Parameters were chosen to provide a range of values for oxygen consumption, carbon dioxide generation and heat generation (watts). A 6-year old boy in the 95th percentile weighing about 60 pounds was selected. This age of the child was chosen in order to displace the largest amount of air once the stimulated child is inside the washer or dryer. This stimulated child resulted in a displaced volume of 0.98 feet³.
Literature Review
Various references were consulted in order to specify the minimum rates of oxygen consumption and carbon dioxide production of a child.[1],[2],[3] Purser[4] has develop a fractional effective dose (FED) model that can be used to estimate the time to incapacitation due to increased carbon dioxide and decreased oxygen concentrations.
Standard Revision
As a result of the research project, UL led a laundry appliance industry task group in the development of a standard revision proposal to revise both UL 2157 and UL 2158 to include a ventilation test requirement based on the UL research project. The proposal includes a test method to calculate the amount of ventilation a laundry appliances provides, determining the appropriate stimulated child to use, and the establishment of compliance criteria related to theoxygen and carbon dioxide levels intended to prevent suffocation.
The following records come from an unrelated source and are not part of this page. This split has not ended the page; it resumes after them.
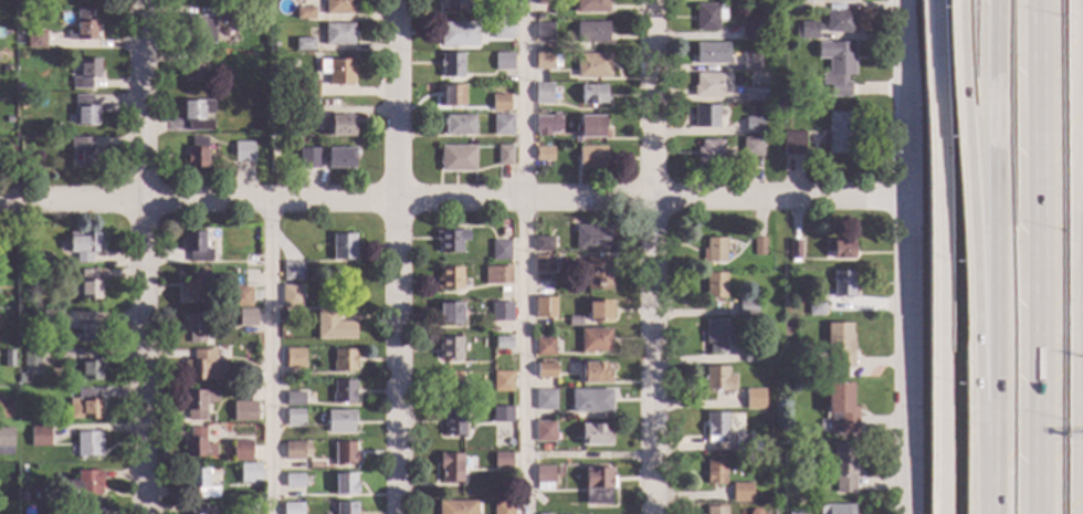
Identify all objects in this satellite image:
building: (744, 0)
building: (837, 1)
building: (547, 2)
road: (1033, 2)
building: (799, 3)
building: (453, 4)
building: (337, 6)
building: (590, 6)
building: (260, 10)
building: (304, 13)
building: (228, 16)
building: (708, 17)
building: (837, 22)
building: (85, 26)
building: (198, 29)
building: (751, 29)
building: (501, 30)
building: (805, 31)
building: (543, 32)
building: (338, 34)
building: (458, 34)
building: (592, 34)
building: (767, 35)
building: (35, 40)
building: (303, 45)
building: (272, 46)
building: (550, 48)
building: (710, 53)
building: (502, 61)
building: (546, 61)
building: (749, 61)
building: (450, 66)
building: (592, 66)
building: (836, 66)
building: (4, 68)
building: (192, 68)
building: (337, 71)
building: (85, 73)
building: (275, 74)
building: (208, 83)
building: (711, 86)
building: (18, 88)
building: (307, 88)
building: (807, 89)
building: (545, 93)
building: (592, 95)
building: (752, 95)
building: (451, 96)
building: (499, 103)
building: (84, 111)
building: (311, 111)
building: (197, 114)
building: (705, 117)
building: (8, 120)
building: (19, 120)
building: (339, 125)
building: (458, 125)
building: (501, 125)
building: (547, 125)
building: (752, 125)
building: (590, 126)
building: (837, 133)
building: (792, 143)
building: (751, 147)
building: (243, 152)
building: (272, 152)
building: (86, 153)
building: (196, 153)
building: (709, 153)
building: (543, 154)
building: (504, 156)
building: (308, 158)
building: (339, 158)
building: (457, 158)
building: (590, 158)
road: (451, 200)
road: (988, 227)
road: (968, 228)
building: (591, 237)
building: (450, 241)
building: (543, 243)
building: (83, 245)
building: (758, 246)
building: (342, 247)
building: (196, 248)
building: (838, 248)
building: (499, 250)
building: (713, 250)
building: (792, 251)
building: (555, 255)
road: (142, 256)
road: (525, 256)
road: (654, 256)
road: (902, 256)
road: (938, 256)
road: (393, 257)
building: (20, 258)
road: (1036, 259)
building: (542, 263)
building: (292, 271)
building: (596, 273)
building: (496, 275)
building: (448, 279)
building: (841, 284)
building: (89, 285)
building: (194, 285)
building: (714, 285)
building: (290, 296)
building: (241, 297)
building: (20, 302)
building: (784, 302)
building: (746, 307)
building: (544, 308)
building: (815, 309)
building: (598, 311)
building: (501, 312)
building: (449, 314)
building: (246, 318)
building: (51, 320)
building: (573, 322)
building: (333, 326)
building: (194, 327)
building: (89, 332)
building: (714, 335)
building: (745, 336)
building: (594, 341)
building: (502, 343)
building: (838, 346)
building: (543, 347)
building: (449, 348)
building: (751, 354)
building: (8, 358)
road: (269, 358)
building: (293, 358)
building: (30, 359)
building: (343, 361)
building: (204, 366)
building: (70, 368)
building: (90, 371)
building: (544, 371)
building: (594, 373)
building: (23, 378)
building: (252, 379)
building: (718, 380)
building: (501, 382)
building: (448, 383)
building: (342, 392)
building: (293, 399)
building: (754, 399)
building: (544, 400)
building: (590, 401)
building: (198, 403)
building: (84, 406)
building: (5, 408)
building: (840, 409)
building: (243, 411)
building: (501, 415)
building: (293, 418)
building: (339, 421)
building: (451, 421)
building: (715, 428)
building: (543, 433)
building: (594, 435)
building: (38, 437)
building: (6, 441)
building: (497, 441)
building: (742, 443)
building: (88, 444)
building: (197, 444)
building: (241, 450)
building: (293, 451)
building: (344, 453)
building: (501, 460)
building: (842, 467)
building: (450, 468)
building: (22, 469)
building: (714, 472)
building: (249, 474)
building: (544, 479)
building: (293, 480)
building: (85, 483)
building: (200, 483)
building: (344, 484)
road: (991, 484)
building: (597, 486)
building: (740, 493)
building: (258, 496)
building: (22, 497)
building: (252, 507)
building: (456, 507)
building: (502, 507)
building: (24, 508)
building: (196, 509)
building: (291, 509)
building: (345, 509)
building: (835, 509)
building: (714, 510)
building: (83, 511)
building: (795, 513)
The proposal was completed and was submitted to the UL 2157/UL 2158 Standards Technical Panel (STP) for review, comment and balloting for inclusion in these two laundry appliance standards. It is expected that these proposed requirements will be published in the next couple of years.
Using the output of UL’s research project to positively impact a UL Safety Standard and working with an industry task group have proven to be effective means to propose a change in requirements that are intended to increase the level of safety in these two UL Standards.
Alternative Applications
The proposed ventilation test method discussed above may also be applied to products other than laundry appliances. If there is product that includes a risk of child entrapment and suffocation, this requirement could be used to determine the amount of ventilation provided by that product.
For more information or questions regarding this topic, please contact Darrin Conlon at [email protected].
[1] Julia A. McMillan MD and Ralph David Feigin MD, Oski's Solution: Oski's Pediatrics: Principles and Practice, Fourth Edition, Apr 17, 2006, Ch 14 “Feeding the Healthy Child”
[2] http://www.cdc.gov/growthcharts/
[3] http://hyperphysics.phy-astr.gsu.edu/hbase/biology/metab.html
[4] Purser D.A. Assessment of Hazards to Occupants from Smoke, Toxic Gases and Heat. The SFPE Handbook of Fire Protection Engineering 4th ed), DiNenno P.J (ed.), National Fire Protection Association, Quincy, MA 02269, 2009, pp. 2/96 – 2/193.